I am trying to pick 3 providers with the highest calculated score
based on my algorithm, to recommend them to a user.
The recommendation algorithm takes into account a few things. Most are static values, but the one that is dynamic is the physical distance from the user (based on lat/lng). Since each user's location is different, I can't cache the distance in the DB.

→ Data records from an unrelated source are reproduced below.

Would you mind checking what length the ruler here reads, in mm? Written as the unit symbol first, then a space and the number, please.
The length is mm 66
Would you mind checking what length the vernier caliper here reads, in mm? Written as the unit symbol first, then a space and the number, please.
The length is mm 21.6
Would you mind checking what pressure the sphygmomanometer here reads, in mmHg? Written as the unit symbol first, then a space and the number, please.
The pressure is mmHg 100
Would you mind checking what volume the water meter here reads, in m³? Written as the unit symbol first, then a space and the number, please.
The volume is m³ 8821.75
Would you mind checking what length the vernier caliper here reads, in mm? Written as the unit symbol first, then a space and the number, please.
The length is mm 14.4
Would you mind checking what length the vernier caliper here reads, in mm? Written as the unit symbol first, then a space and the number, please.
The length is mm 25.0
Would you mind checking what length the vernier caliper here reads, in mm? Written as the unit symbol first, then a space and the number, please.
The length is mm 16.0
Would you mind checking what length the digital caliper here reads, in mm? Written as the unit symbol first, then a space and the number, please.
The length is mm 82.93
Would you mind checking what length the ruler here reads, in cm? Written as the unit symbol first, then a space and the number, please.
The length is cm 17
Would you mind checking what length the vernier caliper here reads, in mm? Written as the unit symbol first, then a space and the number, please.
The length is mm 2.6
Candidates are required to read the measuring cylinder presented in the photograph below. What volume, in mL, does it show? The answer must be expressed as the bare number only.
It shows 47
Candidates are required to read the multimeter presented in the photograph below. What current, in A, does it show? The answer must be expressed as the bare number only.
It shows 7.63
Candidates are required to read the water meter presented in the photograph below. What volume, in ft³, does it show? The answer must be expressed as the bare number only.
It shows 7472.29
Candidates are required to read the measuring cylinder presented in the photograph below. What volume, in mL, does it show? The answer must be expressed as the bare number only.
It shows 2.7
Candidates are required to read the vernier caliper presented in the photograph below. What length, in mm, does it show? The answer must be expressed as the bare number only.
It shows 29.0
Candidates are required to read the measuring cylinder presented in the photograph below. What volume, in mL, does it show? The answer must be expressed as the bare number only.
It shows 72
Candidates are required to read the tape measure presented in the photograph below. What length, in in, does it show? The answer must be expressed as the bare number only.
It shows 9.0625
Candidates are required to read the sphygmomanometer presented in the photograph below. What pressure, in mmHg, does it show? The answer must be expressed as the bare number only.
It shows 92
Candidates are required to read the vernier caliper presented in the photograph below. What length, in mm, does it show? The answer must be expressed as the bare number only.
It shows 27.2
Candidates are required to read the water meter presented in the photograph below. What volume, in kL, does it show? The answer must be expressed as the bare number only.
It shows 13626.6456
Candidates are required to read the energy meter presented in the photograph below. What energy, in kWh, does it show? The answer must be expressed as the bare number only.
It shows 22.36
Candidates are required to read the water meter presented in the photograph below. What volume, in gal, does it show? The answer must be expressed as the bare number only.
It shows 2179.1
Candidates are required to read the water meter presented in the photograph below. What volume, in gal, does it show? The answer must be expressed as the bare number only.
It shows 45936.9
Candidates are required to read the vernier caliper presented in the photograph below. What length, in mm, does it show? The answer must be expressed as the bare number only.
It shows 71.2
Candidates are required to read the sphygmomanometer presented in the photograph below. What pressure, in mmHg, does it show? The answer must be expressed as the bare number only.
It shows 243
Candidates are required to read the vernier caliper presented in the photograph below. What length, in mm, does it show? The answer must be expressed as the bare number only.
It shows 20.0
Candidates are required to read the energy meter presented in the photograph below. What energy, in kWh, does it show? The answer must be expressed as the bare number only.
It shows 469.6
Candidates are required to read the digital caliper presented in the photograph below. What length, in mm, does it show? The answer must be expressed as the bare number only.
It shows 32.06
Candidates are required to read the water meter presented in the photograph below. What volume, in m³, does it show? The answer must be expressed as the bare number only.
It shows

I also need to limit the results to a) providers in a certain category (the WHERE ... IN
clause), and b) providers that the user has not already added (the WHERE ... NOT IN
clause)
Finally I order by score
descending limit 3. Here is the query I am running. {$algorithm}
is just a complex equation, {$categories}
is a comma-separated list
SELECT `id`,
{$algorithhm} AS `score`
FROM `provider`
WHERE `id` IN (
SELECT `provider_id`
FROM `provider_categories`
WHERE `category_id` IN ( {$categories} )
)
AND `id` NOT IN (
SELECT `provider_id`
FROM `users_provider`
WHERE `user_id` = {$current_user->id}
)
ORDER BY `score` DESC
LIMIT 3
I have indexes on every column name you see here. There are only about 13,000 provider
records in the database, yet the query takes about .04 seconds on average, which seems pretty slow to me. Back when there were 1,500 providers, it only took .003 seconds. Since I'm hoping to one day have hundreds of thousands, obviously this is a growing concern.
What can I do to speed this query up?
EXPLAIN
tells me this:
type table type key ref rows Extra
1 PRIMARY provider ALL NULL NULL 12880 Using where; using filesort
3 DEPENDENT SUBQ users_provider eq_ref PRI const, func 1 Using where; using index
2 DEPENDENT SUBQ provider_categories index_subquery PRI func 1 Using index; using where
Edit
One thought I had was to limit it to providers within an X mile radius. But since the dynamic part of the algorithm is the distance calculation, I would still need to calculate the distance for every provider up front, so that doesn't really help. Maybe instead of a circular radius, I could check within a square lat/lng boundary, since those columns are indexed and the distance wouldn't need to be calculated... just thinking out loud. The main problem with this is that the geocoordinate to mile conversion is very different near the equator vs. near the poles.